After checking in to Tara Angkor Hotel a four-star hotel newly constructed (Siem Reap has a new hotel sprining up every corner everyday of the year), we were welcomed by a wonderful drink served a wonderful way. It was palm juice in a glass with a straw made out of stem of lotus with a water lilly for garnishing. The staff were resplendent in chocholate brown dresses and the women wore a wonderful combination of shirt-top, a sarong wrapped around with a sash across their shoulders. We ate at the restaurant and having had a shower to driver away the sweat and tiredness, drove through the town.
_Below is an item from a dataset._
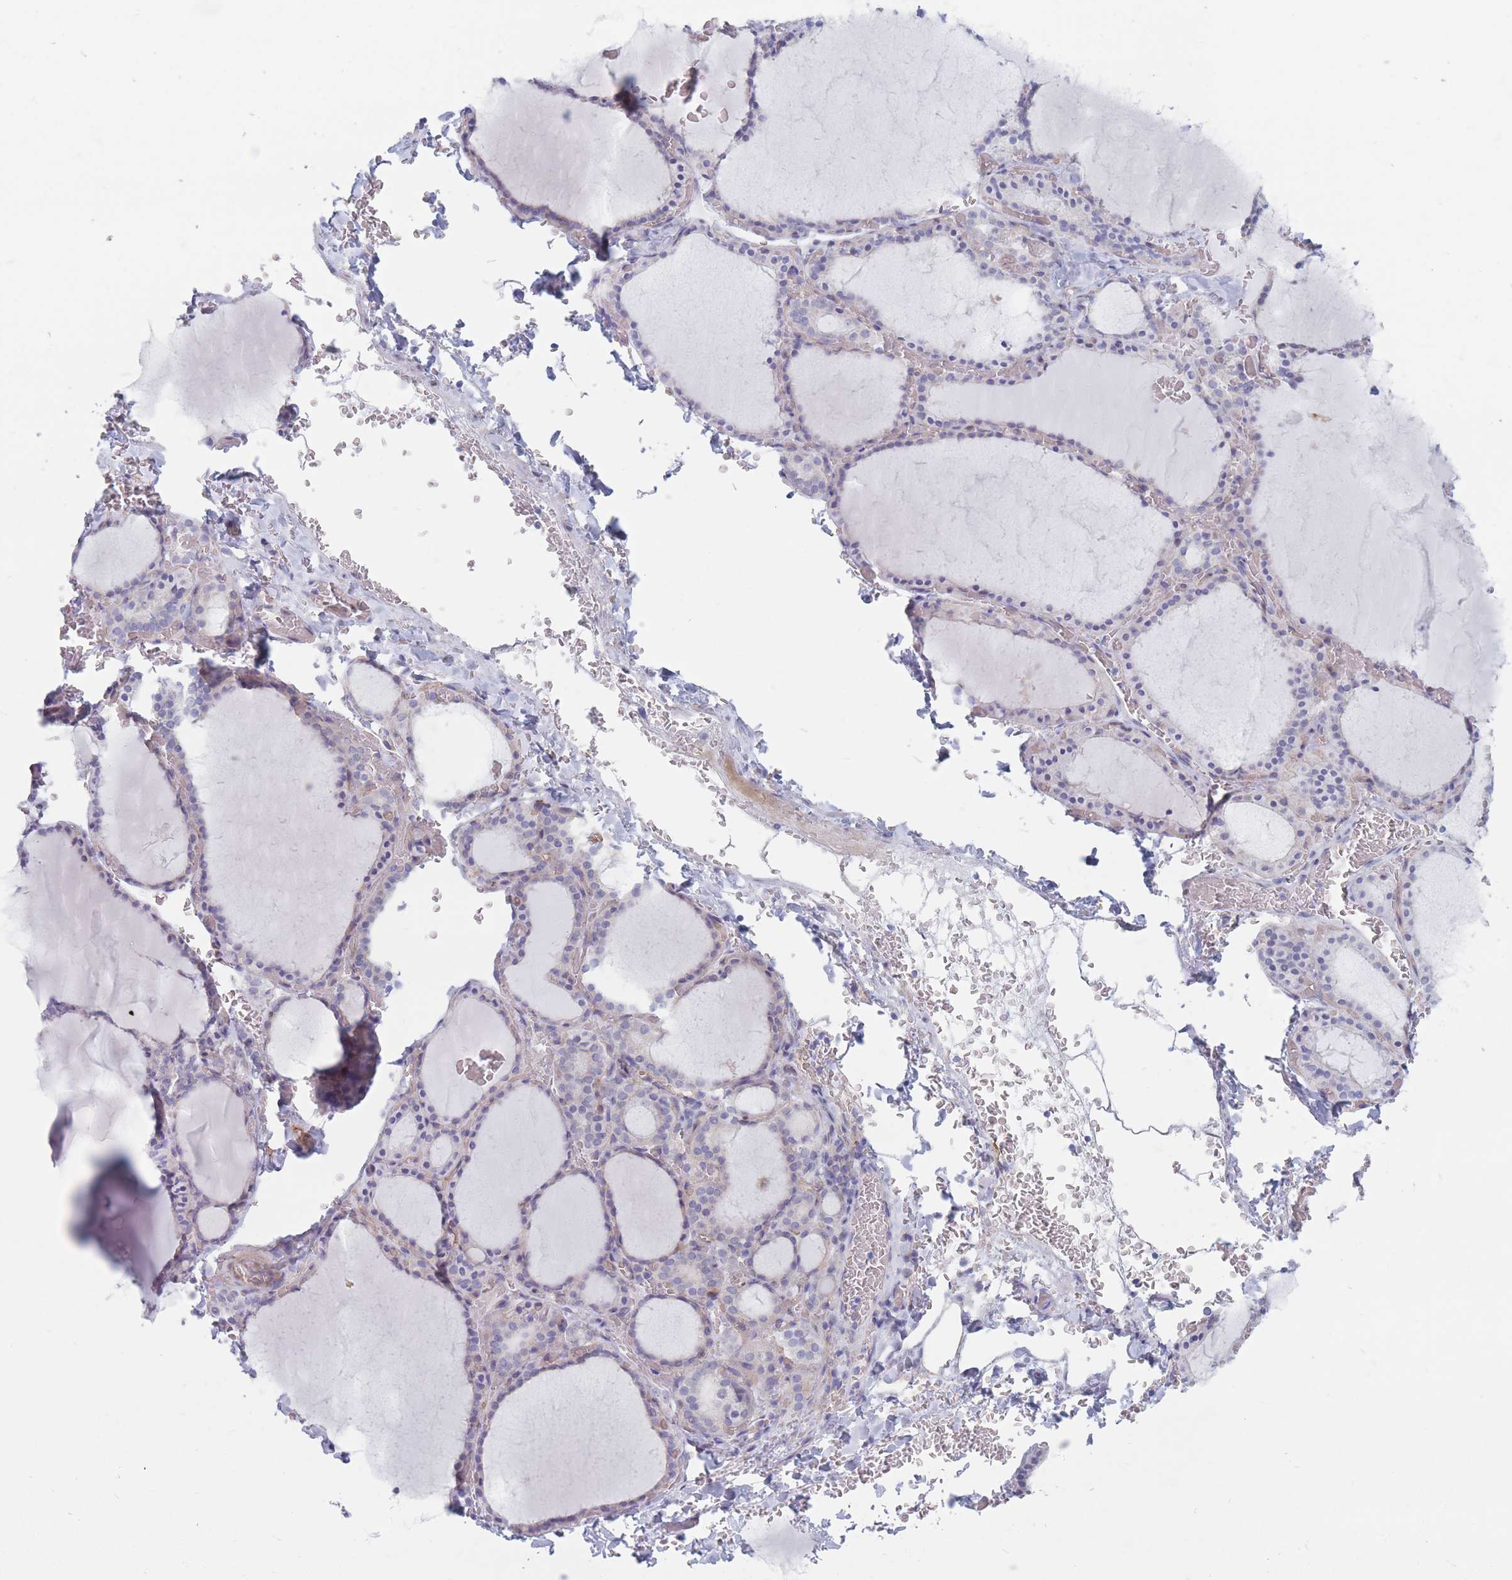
{"staining": {"intensity": "negative", "quantity": "none", "location": "none"}, "tissue": "thyroid gland", "cell_type": "Glandular cells", "image_type": "normal", "snomed": [{"axis": "morphology", "description": "Normal tissue, NOS"}, {"axis": "topography", "description": "Thyroid gland"}], "caption": "Benign thyroid gland was stained to show a protein in brown. There is no significant staining in glandular cells. The staining was performed using DAB (3,3'-diaminobenzidine) to visualize the protein expression in brown, while the nuclei were stained in blue with hematoxylin (Magnification: 20x).", "gene": "PLPP1", "patient": {"sex": "female", "age": 39}}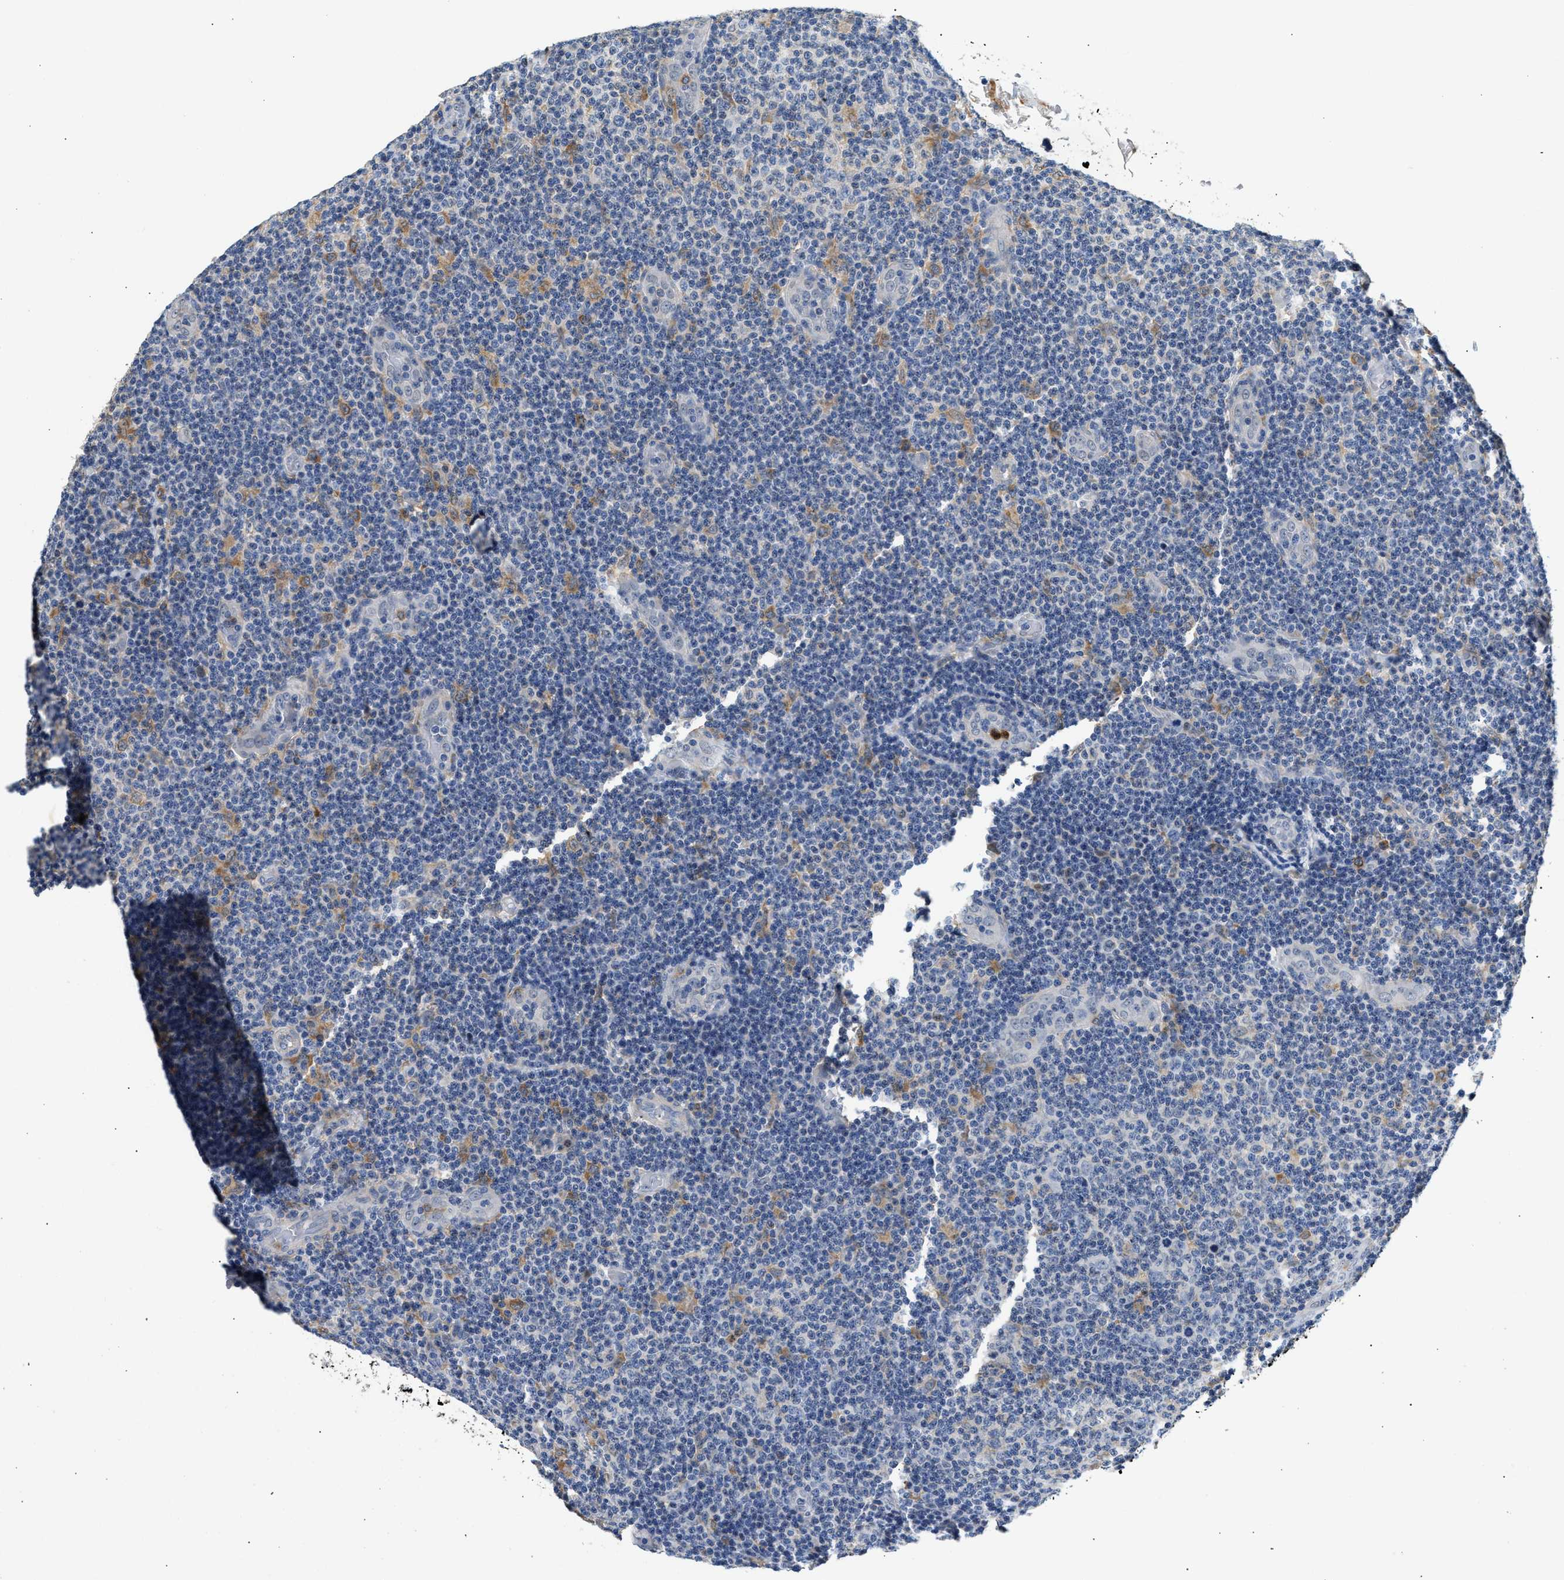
{"staining": {"intensity": "moderate", "quantity": "<25%", "location": "cytoplasmic/membranous"}, "tissue": "lymphoma", "cell_type": "Tumor cells", "image_type": "cancer", "snomed": [{"axis": "morphology", "description": "Malignant lymphoma, non-Hodgkin's type, Low grade"}, {"axis": "topography", "description": "Lymph node"}], "caption": "This is an image of immunohistochemistry staining of malignant lymphoma, non-Hodgkin's type (low-grade), which shows moderate expression in the cytoplasmic/membranous of tumor cells.", "gene": "RAB31", "patient": {"sex": "male", "age": 83}}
Siem Reap is a wonderfully laid-back town, a reminder of how life was in millennia gone by. We met visitors who came and could never leave. The people are really friendly, much more so than the Thais, probably because alongside their niceness they are also quite shy and laugh embarrassingly. In fact we learnt that anger is not an emotion that they recognize and if someone shouts, they laugh, not to mock but in confusion. Strange for a people so abused by Commie lords in the seventies. The Siem Reap river flows through the town and one must definitely try out the local day and night market. Like most SE Asian towns, these are at different places. Then there’s the overpriced National Museum with entry tickets of $9 each and the Foreign Correspondents Club if you are missing European style, which we clearly weren’t. Finally, you could give the local Body massage a try – again a trade, which like in Bangkok, if almost always carried out by women. Funnily, we saw one tuk-tuk on the back of which was a poster saying ‘Body massage for men BY men. Free pick up from your hotels and free drop-offs’. Amita, who had warned me against any kind of massage, giggled and said she wouldn’t have any problems if I used the all-male one!
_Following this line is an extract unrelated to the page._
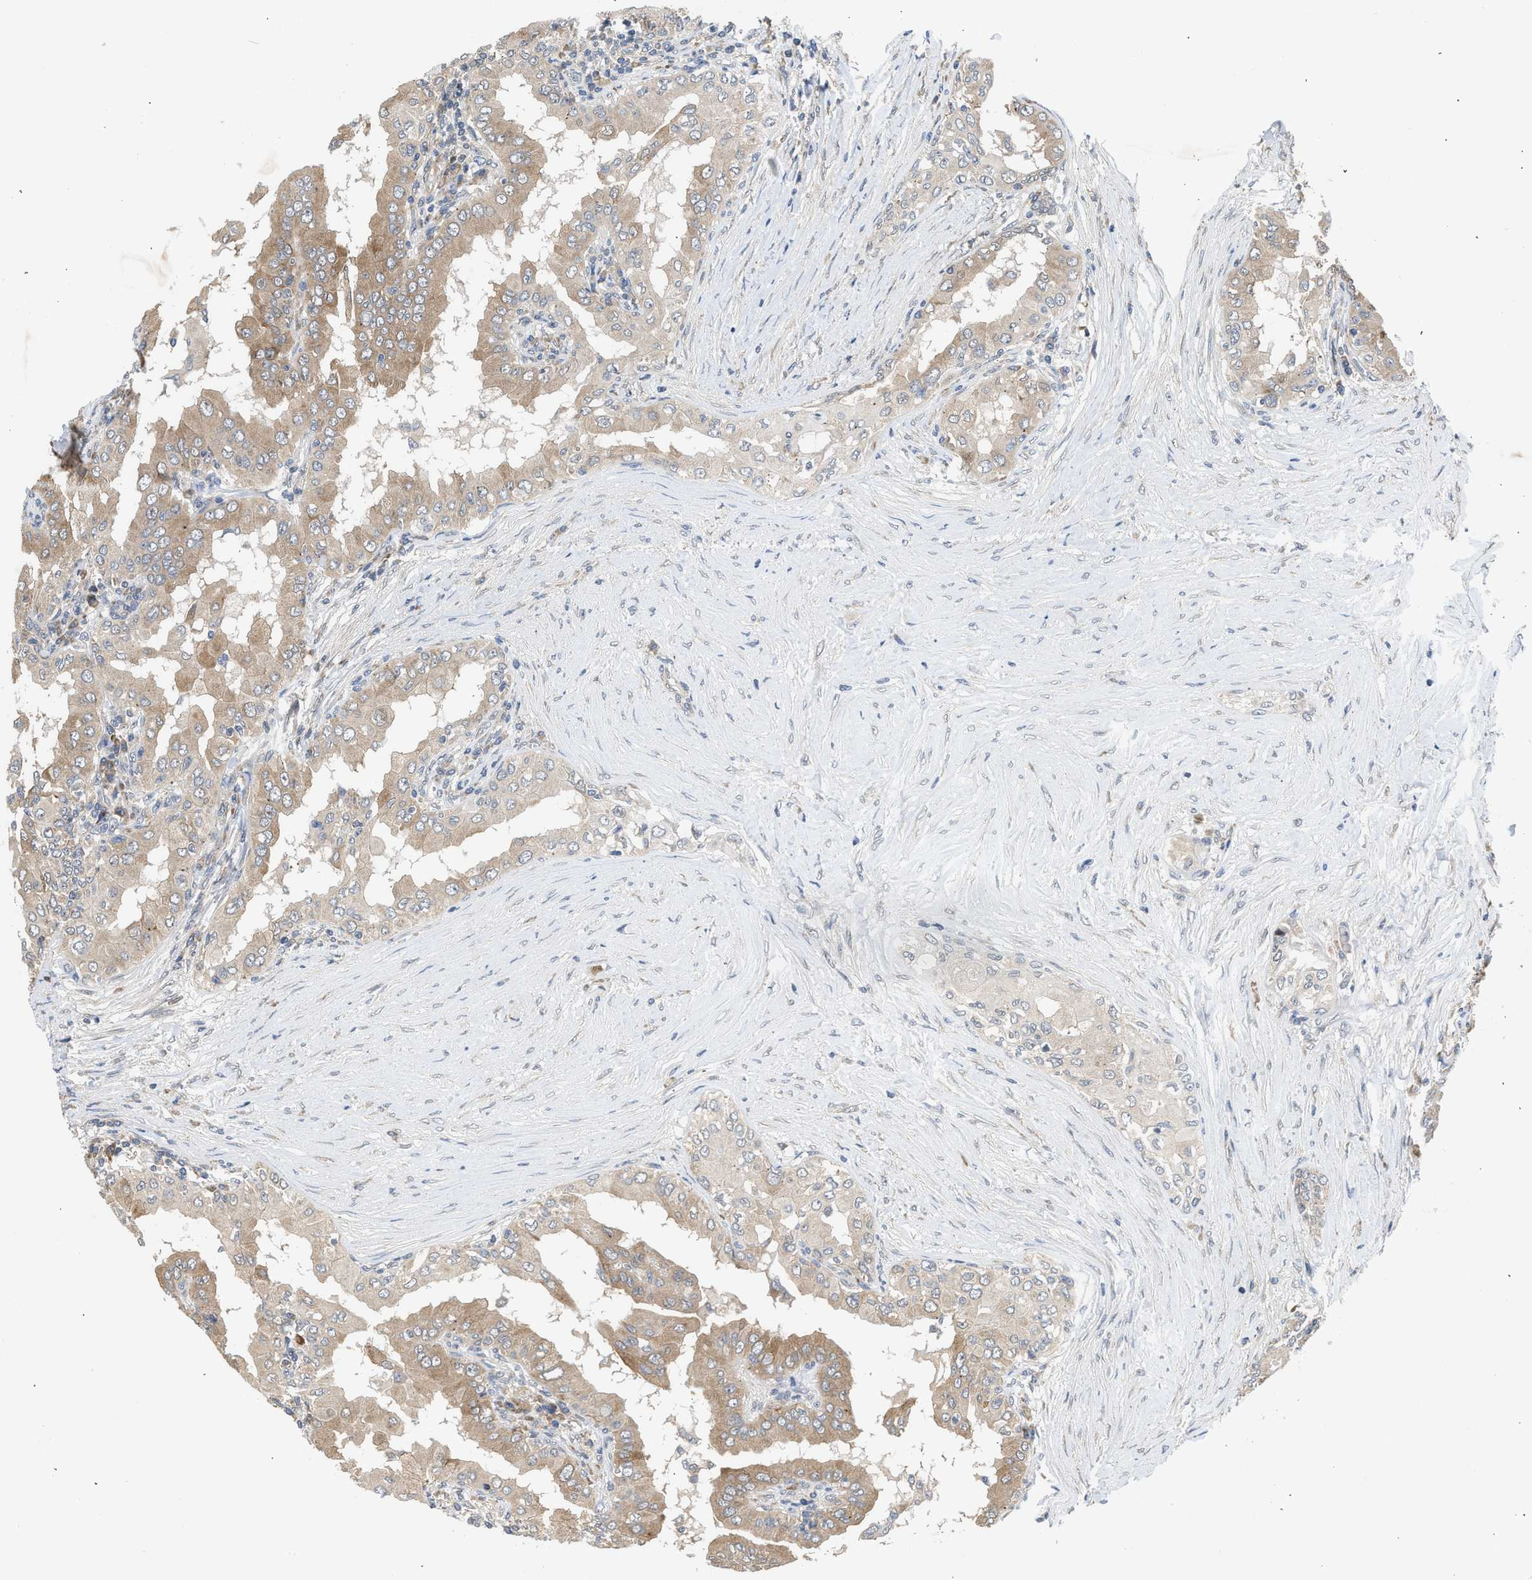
{"staining": {"intensity": "weak", "quantity": ">75%", "location": "cytoplasmic/membranous"}, "tissue": "thyroid cancer", "cell_type": "Tumor cells", "image_type": "cancer", "snomed": [{"axis": "morphology", "description": "Papillary adenocarcinoma, NOS"}, {"axis": "topography", "description": "Thyroid gland"}], "caption": "A micrograph showing weak cytoplasmic/membranous expression in approximately >75% of tumor cells in papillary adenocarcinoma (thyroid), as visualized by brown immunohistochemical staining.", "gene": "POLG2", "patient": {"sex": "male", "age": 33}}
There are multiple eating places and my word Khmer food is absolutely gorgeous. Very little frying, lots of fermented stuff, and freshly cooked stuff on char-coal fires. The advent of gas stove has been delayed and except for hotels, no one has seen a microwave. In fact when Taksh ordered a lasagna at our 4-star hotel, the embarrassed looking manager came out after quite a while and apologized ‘Sorry sir, no lasagna, our microwave is not working today’. Our Panasonic microwave works many times a day but has not let us down in nearly 12 years of service. Alright, Mr Manager!

Later in the afternoon we took a ride on an ox-cart through the countryside. That's right - ox-cart. Its something I'd never done before despite coming from India, from where this mode of transportation arrived in Cambodia, or Kambuj kingdom as ancient India called it. It was the French who turned this into Cambodge which was distorted to Campuchea and from it Cambodia, a name that arrived only about a couple of decades ago. Due to the Indian influence, unlike other south-eastern countries, there were two oxes (rather than a single beast of burden as is the Chinese way) being yoked to a cart with large wooden wheels. Whilst this stil is visible in parts of rural India, it was surprising to see it in Cambodia. The countryside is very similar to the Bengals with lots of ponds, ducks, fish, palm trees, thatched roofs and people who are washed and clean. The facial features of the poeple could be easily found in India's north-east particularly in the state of Assam. In fact our guide Sukun said that the Khmer believe that they are the original inhabitants of an Indian state called 'Khameru'. Having established that we were Indians albeit travelling from England, he asked us if there was such a state in India. The word 'Kamrup' (ancient name for Assam) immediately sprang to mind and its quite possible that Kamrup has become distorted to Kamr and further into Khmer.
Kamrup lay just north-west of Kausambhi, ancient name for Burma.